Who we are:
Allot is an established industry leader in network intelligence and security solutions for service providers and enterprises around the world.
We believe in giving our Tier-1 customers around the world real value by offering them cutting-edge solutions that make their networks smarter and their users more secure.
At Allot, you’ll have the opportunity to develop professionally and personally in a dynamic environment with like-minded people who always go the extra mile to succeed.
What we’re looking for:
We are looking for an Application Security Team Leader for full responsibility for Allots’ product security and to lead a team of AppSec experts. The AppSec team at Allot is responsible for ensuring the solution consisting of Cloud/On-prem deployment is secure and resilient to a variety of cyberattacks, from the OS layer all the way to the application level attacks, that developers introduce fewer new security bugs, and that we leverage best practices and tools for security. The successful candidate will be responsible for driving our Cloud/On-prem strategic security program across the product development lifecycle.
What you’ll do:
- Develop and lead the strategic vision to manage both internal and external risks associated with Allot products and solutions, both on-prem and cloud.
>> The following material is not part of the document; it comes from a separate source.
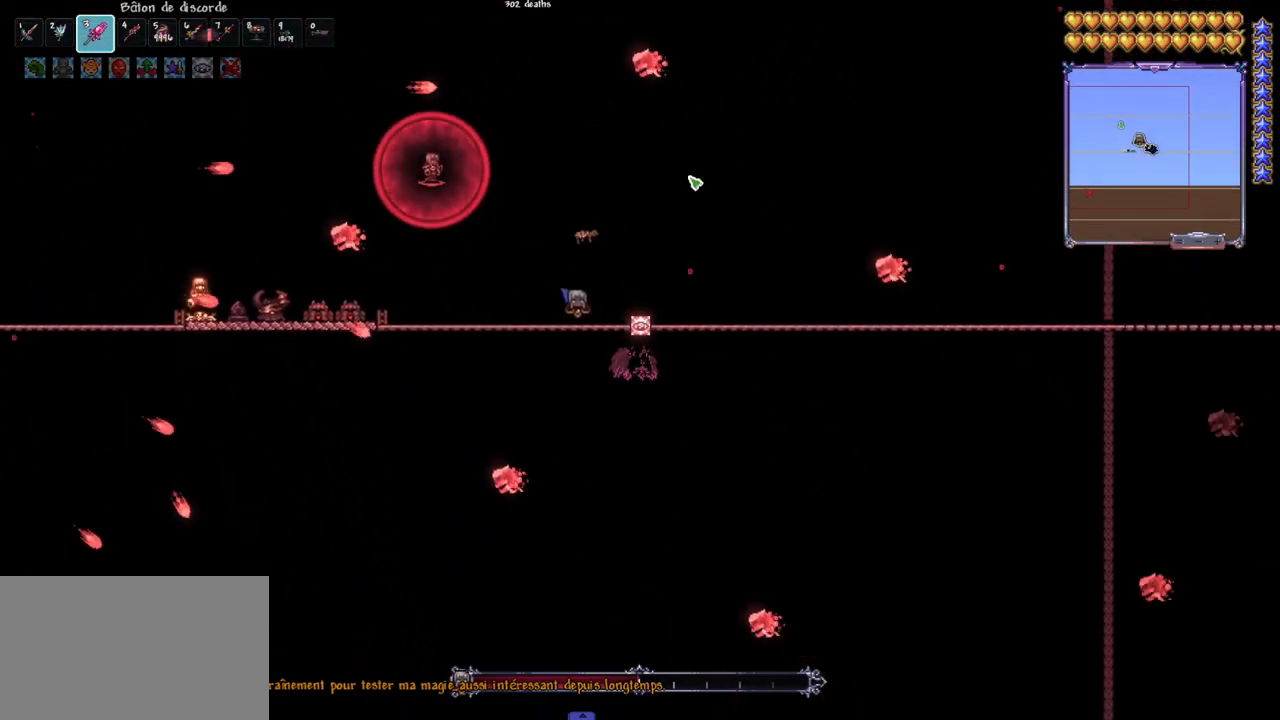
{"keys": ["d", "space"], "mouse": [], "mouse_move": "still", "events": [[50, "d", "up"], [333, "space", "down"], [383, "d", "down"]]}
- Lead a team of application security experts
- Proactively advise stakeholders on how to maintain compliance with appropriate regulatory or industry best practices
- Drive secure development lifecycle (SSDLC) and integration of security features into all phases of software design and development
- Identify and facilitate remediation of application and cloud security exposures and vulnerabilities
- Conduct cloud security strategy, readiness, and discovery assessments; be familiar with cloud security frameworks, compliance requirements, and security operations
- Research new application security tools and technologies as requested, and evaluate options that enhance security capabilities
- Work closely with R&D to enhance application security on all layers
- Work with R&D teams to review code for security vulnerabilities manual and automated
- Perform periodic application level penetration tests on major features and versions.
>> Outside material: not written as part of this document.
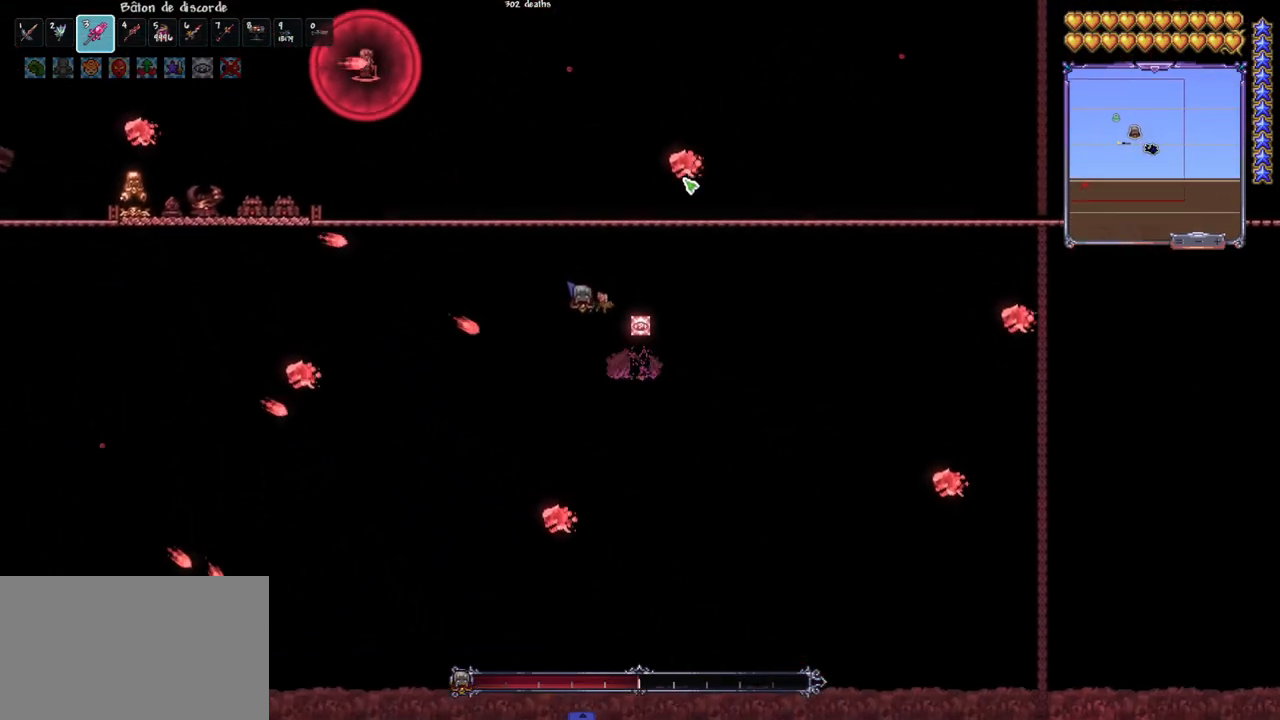
{"keys": [], "mouse": [], "mouse_move": "still", "events": [[17, "d", "up"], [17, "space", "up"], [167, "q", "down"], [200, "space", "down"], [300, "space", "up"], [350, "q", "up"], [450, "q", "down"], [483, "q", "up"]]}
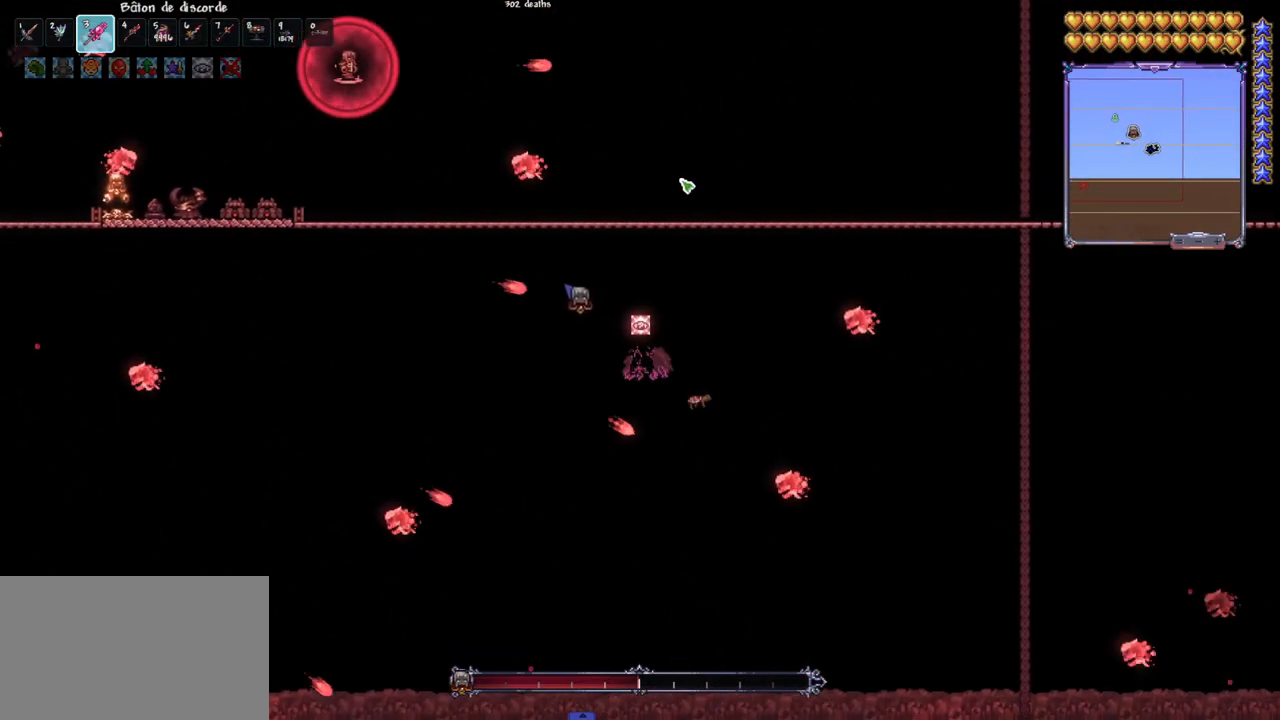
{"keys": ["d"], "mouse": [], "mouse_move": "still", "events": [[83, "q", "down"], [217, "space", "down"], [267, "q", "up"], [317, "d", "down"], [317, "space", "up"]]}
- Evaluate the security posture of various 3rd party tools, libraries, and vendors from an application security perspective.
- Drive and track the progress of security bug resolution with R&D and DevOps teams.
- Work on RFP and Audit responses as needed.
What you should have:
- 4+ years of experience in Product security / Cloud security tech lead within R&D or product management
- 2+ years of Leadership experience
- Certified in IT Security e.g., CISSP, CISM, CCSP
- Thorough understanding of cybersecurity frameworks, such as NIST CSF, CIS CSC, etc.
- Experience in Cloud technologies and SaaS environments
- Experience with web & application security, familiar with OWASP frameworks, solutions, and initiatives
- Experience with security solutions such as Web application firewalls, DB Firewalls, Vulnerability scanners, and RASP/DAST/SAST solutions
- Experience in implementation of Secure Development LifeCycle
- Technical experience in network security technologies or security operations with a proven ability to engage and drive product and engineering priorities
- Educate key stakeholders on the program, risks, and the importance of security in Varonis products & solutions.
- Identify, capture, escalate, and close security vulnerabilities found in Allot products.
- Leverage tools to deliver vulnerability information back to the development organization for remediation.
- Coordinate security risk assessments for new products & solutions through the risk assessment team.